Thai protesters have vowed to stage larger rallies in central Bangkok and push ahead their efforts to nullify the results of elections held over the weekend despite disruption and protests.
According to the national election commission, the voter turnout on Sunday was at least 46 percent. Despite fears of violence, voting proceeded peacefully in 90 percent of polling stations that were able to open.
Protesters had forced polling booths to close in Bangkok and southern Thailand, disenfranchising registered voters.
As a result, not all Parliament seats will be filled and a series of by-elections are required to complete voting, extending political paralysis for months.
After disrupting voting, protesters said they would fight the results on several grounds, including that it is required by law to be held on one day.
The opposition Democrat Party, which backs the protesters and boycotted the vote, said on Monday that it was studying other legal justifications to invalidate the election.
The struggle to hold the poll was part of a three-month-old dispute that has split the country between supporters of the prime minister, Yingluck Shinawatra, and opponents who allege her government is too corrupt to rule.
Demonstrators have occupied major intersections in Bangkok and forced government ministries to shut down and work elsewhere.
"We are not giving up the fight. We still keep fighting," protest leader Suthep Thaugsuban said. "Our mission is to keep shutting down government offices, so don't ask us to give those back."
Suthep, a former opposition politician, said the movement was closing two of its Bangkok protest sites and asking crowds to consolidate at five other locations, mostly in the business centre of the capital.
Protesters have shut major intersections in the Silom and Sukhumvit business districts and Ratchaprasong shopping district, where the city's upscale malls are located.

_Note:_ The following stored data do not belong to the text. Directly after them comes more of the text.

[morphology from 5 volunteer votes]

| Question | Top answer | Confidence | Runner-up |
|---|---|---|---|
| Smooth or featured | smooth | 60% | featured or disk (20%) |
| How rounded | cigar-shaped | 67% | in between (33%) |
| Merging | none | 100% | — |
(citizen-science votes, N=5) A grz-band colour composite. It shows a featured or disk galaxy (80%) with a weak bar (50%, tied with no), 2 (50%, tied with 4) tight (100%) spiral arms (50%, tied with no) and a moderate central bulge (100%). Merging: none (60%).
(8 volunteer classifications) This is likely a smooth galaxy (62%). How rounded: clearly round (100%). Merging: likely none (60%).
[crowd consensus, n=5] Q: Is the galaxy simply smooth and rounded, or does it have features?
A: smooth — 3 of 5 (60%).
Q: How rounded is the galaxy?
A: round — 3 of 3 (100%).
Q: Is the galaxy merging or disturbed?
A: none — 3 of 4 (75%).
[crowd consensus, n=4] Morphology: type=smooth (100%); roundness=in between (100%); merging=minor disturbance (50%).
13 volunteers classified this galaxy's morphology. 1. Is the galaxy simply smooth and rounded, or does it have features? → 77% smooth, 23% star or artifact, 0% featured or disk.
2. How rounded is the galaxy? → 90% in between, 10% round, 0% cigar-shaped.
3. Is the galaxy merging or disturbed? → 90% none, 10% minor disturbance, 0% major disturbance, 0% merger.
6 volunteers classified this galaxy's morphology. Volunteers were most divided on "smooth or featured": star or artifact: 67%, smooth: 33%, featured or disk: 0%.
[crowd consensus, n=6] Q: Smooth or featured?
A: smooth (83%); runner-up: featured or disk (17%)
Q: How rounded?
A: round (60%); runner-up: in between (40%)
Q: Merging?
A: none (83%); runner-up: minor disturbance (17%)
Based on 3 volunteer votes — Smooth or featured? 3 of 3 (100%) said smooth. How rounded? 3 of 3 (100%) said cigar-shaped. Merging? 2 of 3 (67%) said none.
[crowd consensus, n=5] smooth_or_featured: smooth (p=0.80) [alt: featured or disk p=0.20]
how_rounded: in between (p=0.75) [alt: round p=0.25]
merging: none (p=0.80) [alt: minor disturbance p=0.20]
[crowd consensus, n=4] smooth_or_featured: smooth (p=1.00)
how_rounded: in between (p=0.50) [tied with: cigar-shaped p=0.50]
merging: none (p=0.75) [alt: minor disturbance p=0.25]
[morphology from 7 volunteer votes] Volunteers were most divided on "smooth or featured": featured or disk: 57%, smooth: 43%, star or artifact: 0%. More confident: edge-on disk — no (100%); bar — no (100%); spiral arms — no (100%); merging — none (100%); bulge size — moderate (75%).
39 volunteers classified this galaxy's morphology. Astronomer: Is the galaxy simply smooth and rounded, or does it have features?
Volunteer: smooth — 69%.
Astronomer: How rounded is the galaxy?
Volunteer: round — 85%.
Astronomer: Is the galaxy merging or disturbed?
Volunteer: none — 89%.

The protesters want to suspend democracy and demand the government be replaced by an unelected council that would rewrite political and electoral laws to combat deep-seated problems of corruption and money politics.
Yingluck has refused to step down, arguing she was elected by a landslide majority and is open to reform but that such a council would be unconstitutional and undemocratic.
The protesters are a minority that cannot win through elections, but are a formidable alliance of opposition leaders, royalists and powerful businessmen.
They have won past battles, by removing Yingluck's brother, the former prime minister Thaksin Shinawatra, in a 2006 army coup, and by forcing out two Thaksin-allied prime ministers through controversial legal rulings.
Nullifying the vote
Suthep's public assurance to followers that the ballot would be nullified leaves "no doubt" that the Constitutional Court will end up hearing a case to annul it, and Verapat Pariyawong, an independent Harvard-educated lawyer.
If the ballot is nullified, Verapat said there will be "more blood on the streets", a reference to the expectation that government supporters in the north are unlikely to sit idle.
Before Thaksin was deposed in 2006, the Constitutional Court nullified a vote won by his party a month earlier. The ruling partly found that the positioning of ballot booths had compromised voter privacy.